→ **Task to complete**
What you write must be the listing below in full, word for word, minus its pictures.

→ **Provided data**

▬▬▬▬▬▬▬▬▬▬

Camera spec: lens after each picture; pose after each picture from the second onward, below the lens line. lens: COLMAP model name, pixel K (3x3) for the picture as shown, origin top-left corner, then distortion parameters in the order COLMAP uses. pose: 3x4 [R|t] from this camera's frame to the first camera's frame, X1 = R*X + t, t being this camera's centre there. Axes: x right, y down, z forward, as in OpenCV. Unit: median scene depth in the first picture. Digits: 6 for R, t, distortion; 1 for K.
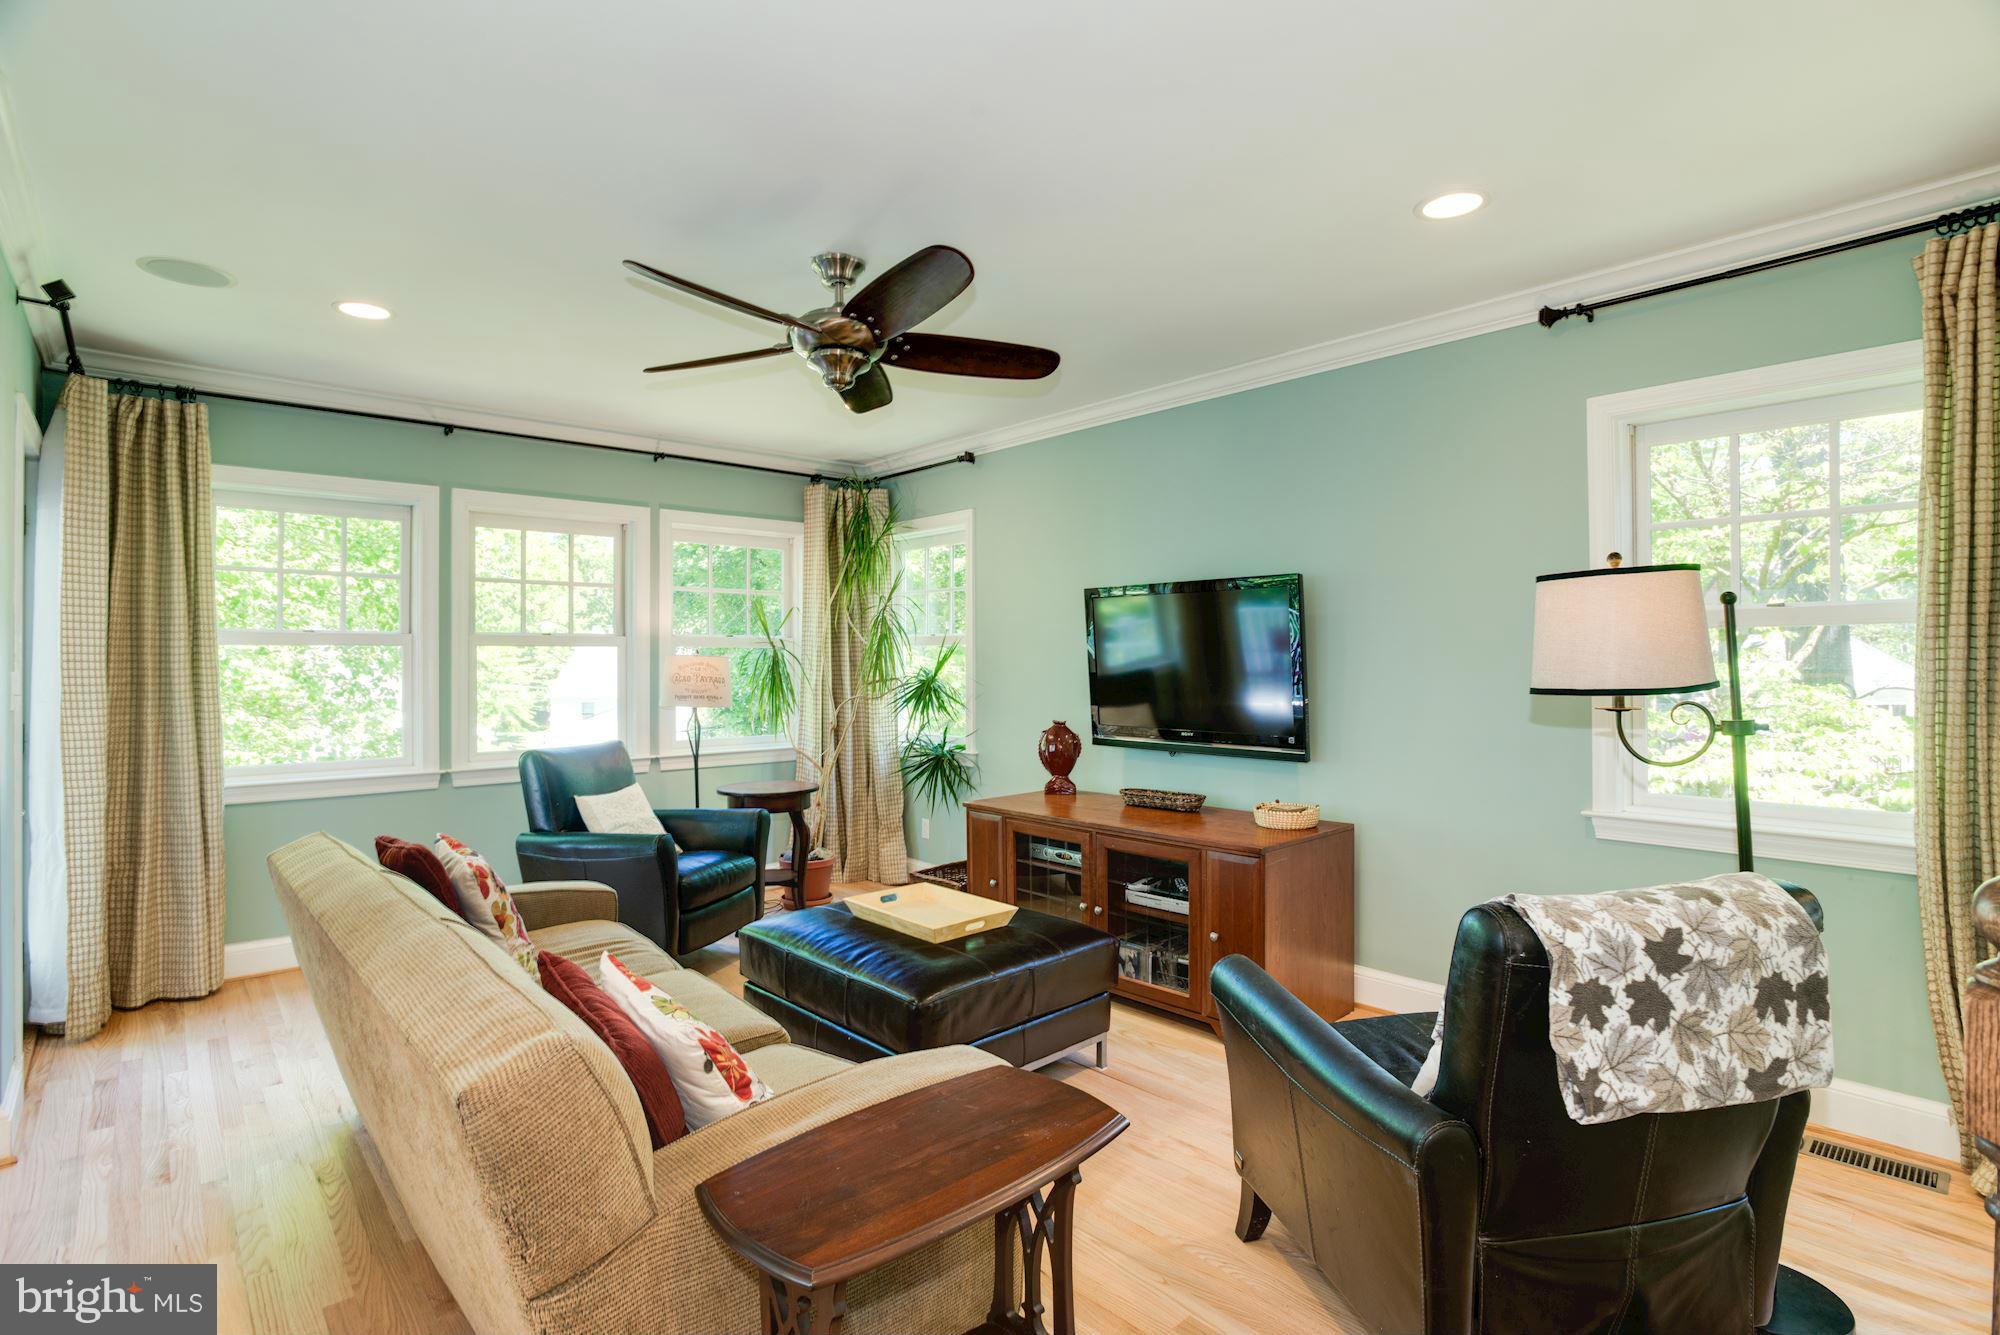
lens RADIAL K [[941.1, 0, 997.3], [0, 941.1, 654.1], [0, 0, 1]] dist [-0.003260, -0.000050]
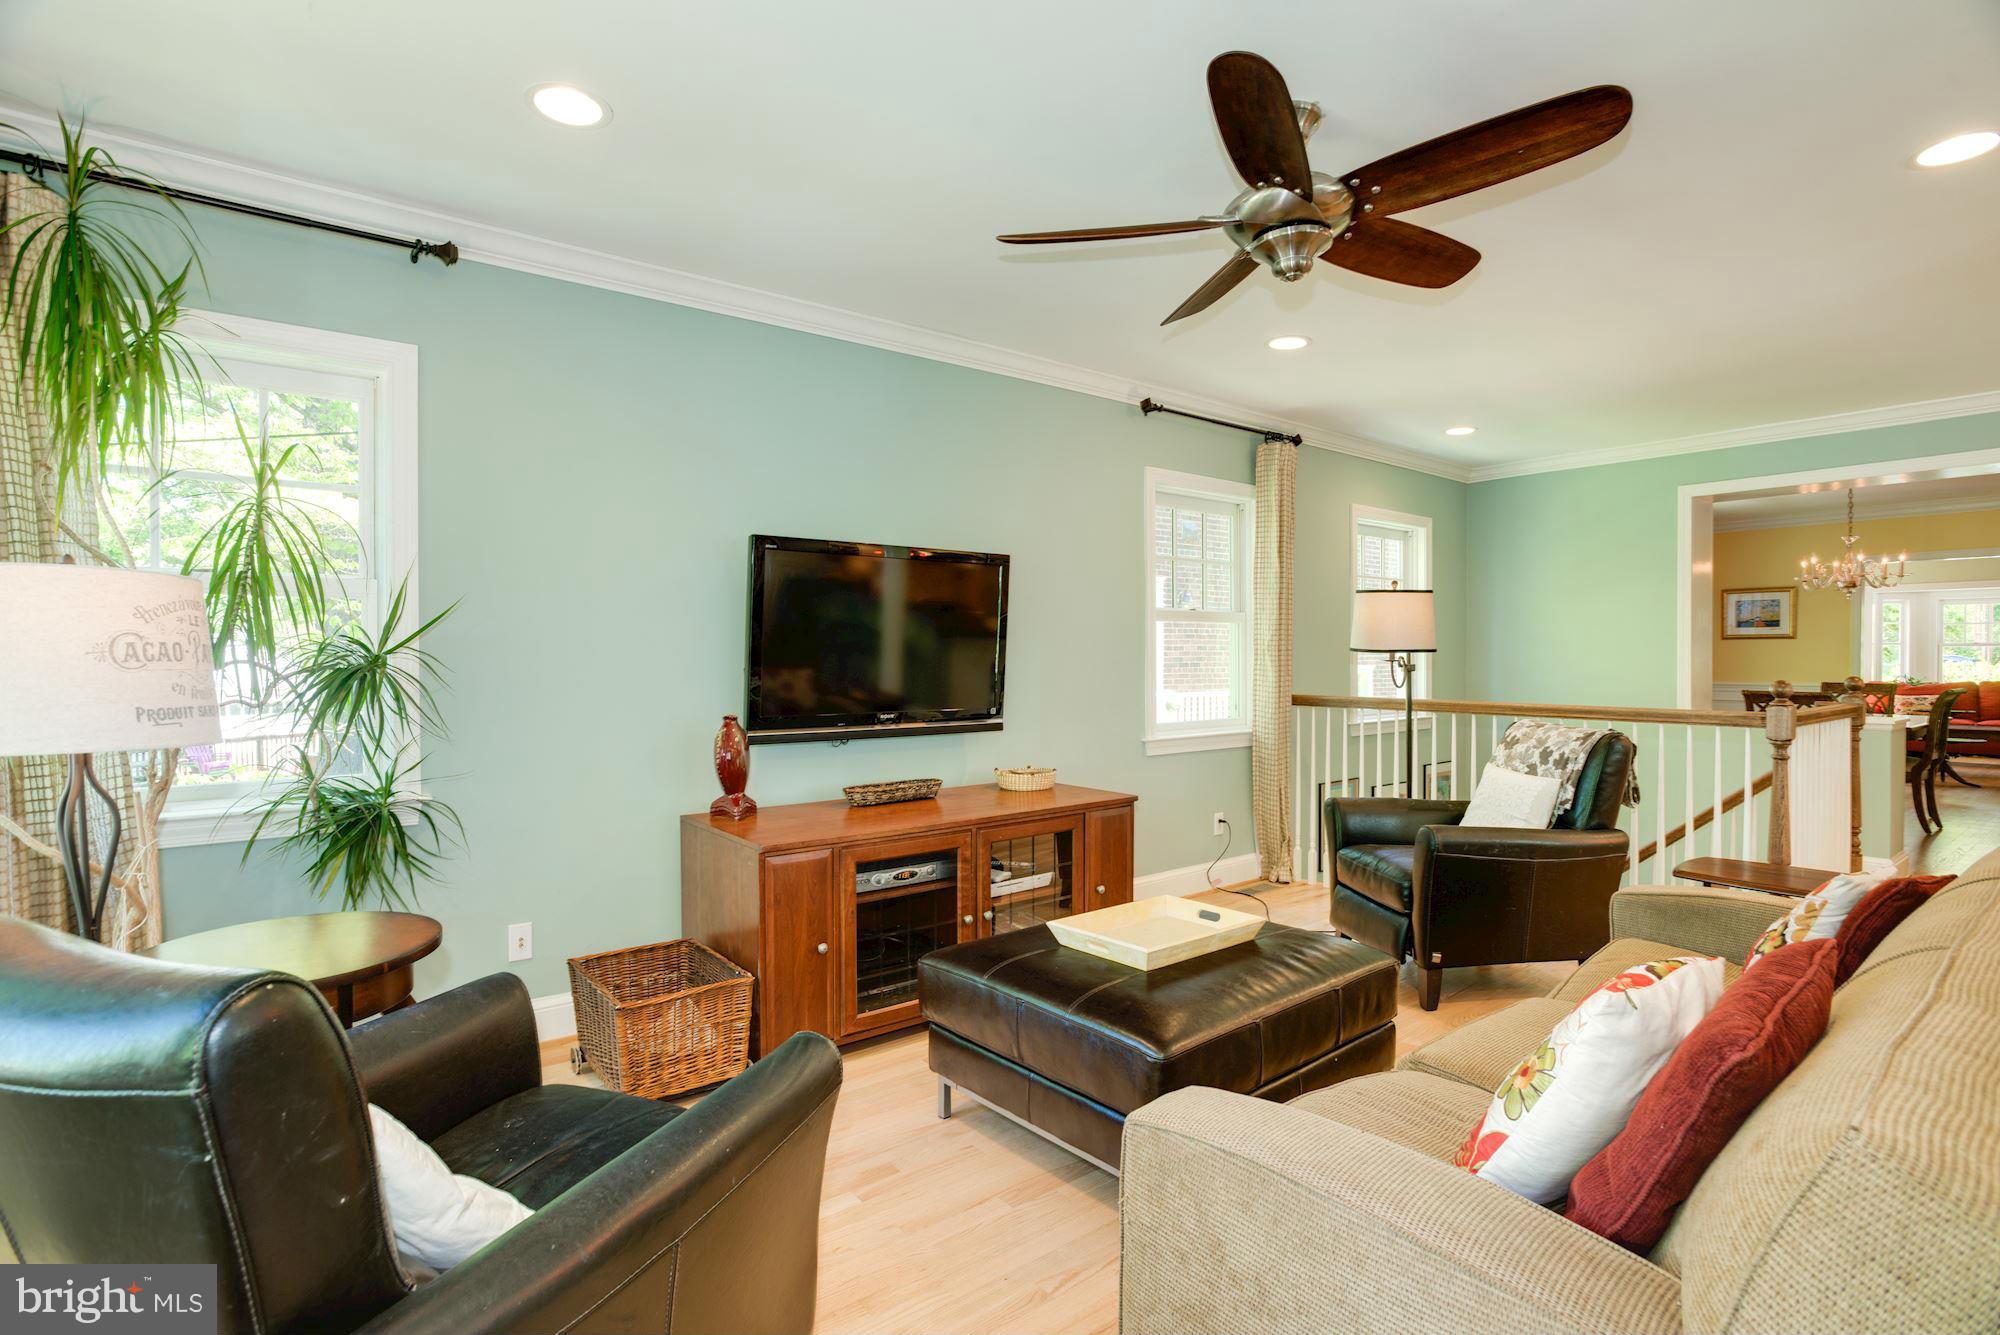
lens RADIAL K [[990.6, 0, 1000.3], [0, 990.6, 667.5], [0, 0, 1]] dist [-0.002236, 0.000182]
pose [[0.081280, -0.009721, 0.996644, -0.762469], [-0.003076, 0.999945, 0.010004, 0.028565], [-0.996687, -0.003879, 0.081245, 0.852052]]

▬▬▬▬▬▬▬▬▬▬

→ **Task result**
Camera spec: lens after each picture; pose after each picture from the second onward, below the lens line. lens: COLMAP model name, pixel K (3x3) for the picture as shown, origin top-left corner, then distortion parameters in the order COLMAP uses. pose: 3x4 [R|t] from this camera's frame to the first camera's frame, X1 = R*X + t, t being this camera's centre there. Axes: x right, y down, z forward, as in OpenCV. Unit: median scene depth in the first picture. Digits: 6 for R, t, distortion; 1 for K.
lens RADIAL K [[941.1, 0, 997.3], [0, 941.1, 654.1], [0, 0, 1]] dist [-0.003260, -0.000050]
lens RADIAL K [[990.6, 0, 1000.3], [0, 990.6, 667.5], [0, 0, 1]] dist [-0.002236, 0.000182]
pose [[0.081280, -0.009721, 0.996644, -0.762469], [-0.003076, 0.999945, 0.010004, 0.028565], [-0.996687, -0.003879, 0.081245, 0.852052]]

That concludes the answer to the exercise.